**Extrait du document:**
════════
On le sait, la situation a toujours été tendue à l'intérieur de la CGT du Livre. Entre une tradition historique de lutte et des positions corporatistes bien ancrées par exemple autour du monopole d'embauche, les conflits n'ont pas manqué, y compris entre syndicats CGT eux-mêmes.
C'était une histoire issue de la Libération et de la nécessité pour la bourgeoisie de mettre en place à cette époque un système d'information (de propagande ?) fiable, en établissant une sorte de "compromis historique" avec le syndicat qui avait fait ses preuves dans la Résistance. Pendant cinquante ans, le système a fonctionné tant bien que mal, avec bien sûr quelques épisodes fameux, liés aux premières restructurations dans la presse (le conflit du Parisien Libéré en 1970 par exemple, ou les conflits récurrents aux NMPP).
Aujourd'hui, le conflit se durcit, par la volonté de la direction confédérale de normaliser la situation, et manifestement la tentative d'établir une nouvelle forme de compromis historique, plus moderne, avec les patrons de presse.
Les affrontements se généralisent, entre les diverses structures, par exemple avec Info'com CGT, à côté du syndicat historique, le SGLCE, Syndicat Général du Livre et de la Communication écrite.
Au journal Le Monde, il y aura par exemple deux listes CGT pour les élections professionnelles...
Mais c'est à Libération que la situation est plus tendue, avec la tentative de licenciement d'une secrétaire de rédaction, Florence Cousin, soutenue par le Syndicat du Livre, mais licenciement négocié en douce au dessus de Florence et du Syndicat par la FILPAC directement avec Laurent Joffrin directeur de Libération...
Nous ne rentrerons pas sur ce blog sur le fond du débat entre ces deux courants du syndicalisme CGT dans la presse, n'étant pas sûrs d'être capables de démêler les fils du syndicalisme de classe entre les uns et les autres.
Mais l'affaire du licenciement de Florence Cousin (en grève de la faim aujourd'hui 11 mars depuis 30 jours) appelle de notre part deux remarques.
Une nouvelle fois, des directions syndicales tentent de passer par dessus les intéressés et les syndicats locaux pour négocier en direct avec le patronat. C'est actuellement une attitude en développement dans la Confédération, pour mettre en place des relations de "partenaires privilégiés" avec tel ou tel syndicat et garantir ainsi la paix sociale. C'est ce qui s'est passé à Dalkia, ce qui s'est passé à Forclum Rhône Alpes, ce qui s'est passé autour des sans-papiers dans les relations avec le Ministère Hortefeux.
On trouvera sur le site du SLGCE toute une série de documents (un par exemple ICI) montant que derrière le licenciement individuel de Florence pour "incompétence" (après 25 ans d'ancienneté !!!) se cache la restructuration du journal Libération et la répression contre une ancienne syndicaliste.
════════
**Données de l'exercice:**

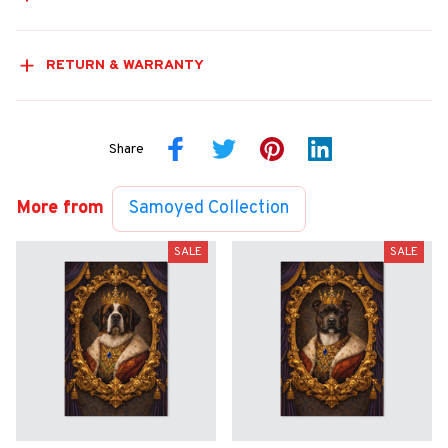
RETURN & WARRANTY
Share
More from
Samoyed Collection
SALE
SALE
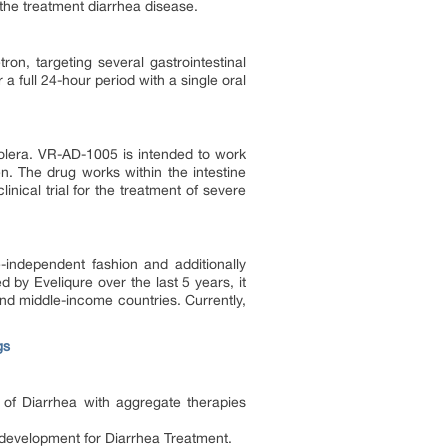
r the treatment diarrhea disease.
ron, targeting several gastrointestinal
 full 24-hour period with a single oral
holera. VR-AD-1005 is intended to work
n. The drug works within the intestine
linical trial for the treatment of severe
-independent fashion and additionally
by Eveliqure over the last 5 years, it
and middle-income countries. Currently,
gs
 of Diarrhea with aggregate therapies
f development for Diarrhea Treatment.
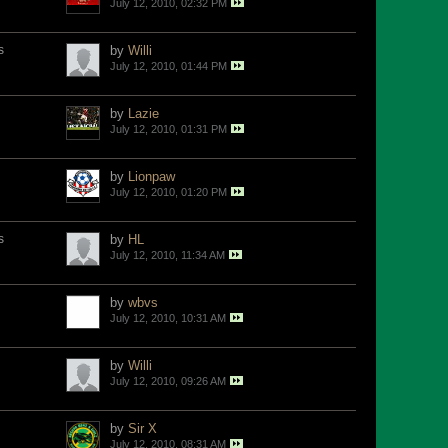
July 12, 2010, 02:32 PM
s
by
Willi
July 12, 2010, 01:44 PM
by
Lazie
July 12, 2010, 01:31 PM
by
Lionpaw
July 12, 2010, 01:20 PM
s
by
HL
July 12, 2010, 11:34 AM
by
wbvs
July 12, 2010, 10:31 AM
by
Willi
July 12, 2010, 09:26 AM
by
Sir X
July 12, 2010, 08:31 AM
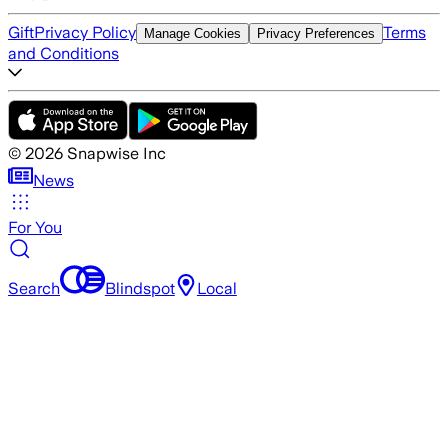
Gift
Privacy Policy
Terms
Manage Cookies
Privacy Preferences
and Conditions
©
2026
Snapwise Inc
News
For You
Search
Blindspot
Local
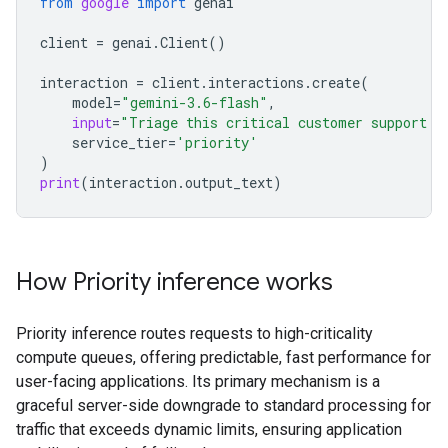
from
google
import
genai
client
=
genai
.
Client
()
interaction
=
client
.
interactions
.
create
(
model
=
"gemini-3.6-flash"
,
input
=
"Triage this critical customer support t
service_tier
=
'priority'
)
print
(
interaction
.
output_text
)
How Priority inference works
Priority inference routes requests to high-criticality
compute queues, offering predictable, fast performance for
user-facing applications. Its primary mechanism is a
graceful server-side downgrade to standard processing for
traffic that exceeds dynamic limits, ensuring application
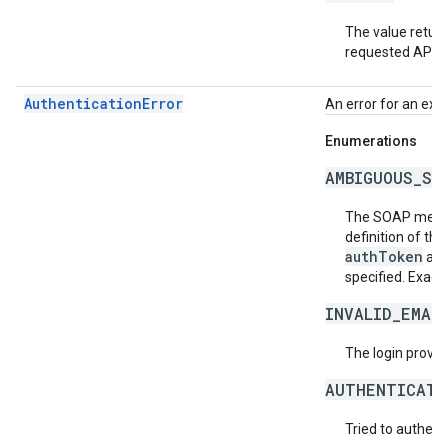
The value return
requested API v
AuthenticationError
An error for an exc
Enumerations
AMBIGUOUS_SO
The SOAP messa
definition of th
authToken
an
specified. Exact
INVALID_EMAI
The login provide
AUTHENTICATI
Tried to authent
════════
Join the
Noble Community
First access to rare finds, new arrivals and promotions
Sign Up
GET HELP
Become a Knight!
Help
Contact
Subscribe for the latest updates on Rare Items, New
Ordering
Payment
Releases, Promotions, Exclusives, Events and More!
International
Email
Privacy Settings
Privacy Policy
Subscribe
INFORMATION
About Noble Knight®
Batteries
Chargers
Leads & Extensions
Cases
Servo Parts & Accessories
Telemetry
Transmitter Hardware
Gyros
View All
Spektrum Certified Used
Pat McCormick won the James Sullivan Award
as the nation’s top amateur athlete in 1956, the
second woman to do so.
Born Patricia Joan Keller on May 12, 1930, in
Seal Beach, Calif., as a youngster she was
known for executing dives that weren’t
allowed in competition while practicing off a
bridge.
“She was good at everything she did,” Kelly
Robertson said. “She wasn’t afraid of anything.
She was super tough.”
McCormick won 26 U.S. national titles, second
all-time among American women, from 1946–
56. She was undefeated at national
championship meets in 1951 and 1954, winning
════════
**Exercices à réaliser:**
- A) Recopiez à l'identique le passage de l'extrait sur la CGT du Livre qui commence par « Au journal Le » et se termine par « directeur de Libération... ».
- B) Relevez chaque ligne des enregistrements qui contient le mot « July ».

**Réponses par exercice:**
- A)
Au journal Le Monde, il y aura par exemple deux listes CGT pour les élections professionnelles...
Mais c'est à Libération que la situation est plus tendue, avec la tentative de licenciement d'une secrétaire de rédaction, Florence Cousin, soutenue par le Syndicat du Livre, mais licenciement négocié en douce au dessus de Florence et du Syndicat par la FILPAC directement avec Laurent Joffrin directeur de Libération...

- B)
July 12, 2010, 02:32 PM
July 12, 2010, 01:44 PM
July 12, 2010, 01:31 PM
July 12, 2010, 01:20 PM
July 12, 2010, 11:34 AM
July 12, 2010, 10:31 AM
July 12, 2010, 09:26 AM
July 12, 2010, 08:31 AM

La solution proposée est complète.